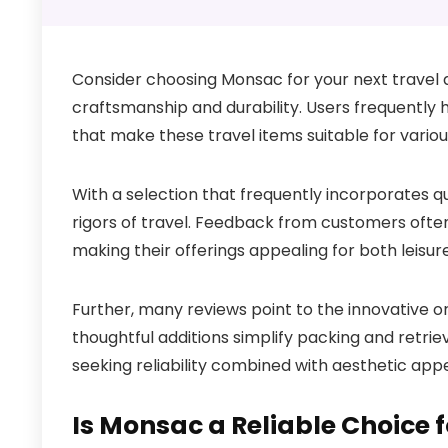
Consider choosing Monsac for your next travel a
craftsmanship and durability. Users frequently h
that make these travel items suitable for vario
With a selection that frequently incorporates qu
rigors of travel. Feedback from customers ofte
making their offerings appealing for both leisur
Further, many reviews point to the innovative o
thoughtful additions simplify packing and retriev
seeking reliability combined with aesthetic ap
Is Monsac a Reliable Choice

**EXERCISE DETAILS:**
In the stretch of the data from the start through the line containing "rigors of travel.", switch "craftsmanship" to "workmanship" and give those lines again with everything else unchanged. Leave the pictures out of your answer.

**TASK ANSWER:**
Consider choosing Monsac for your next travel a
workmanship and durability. Users frequently h
that make these travel items suitable for vario
With a selection that frequently incorporates qu
rigors of travel. Feedback from customers ofte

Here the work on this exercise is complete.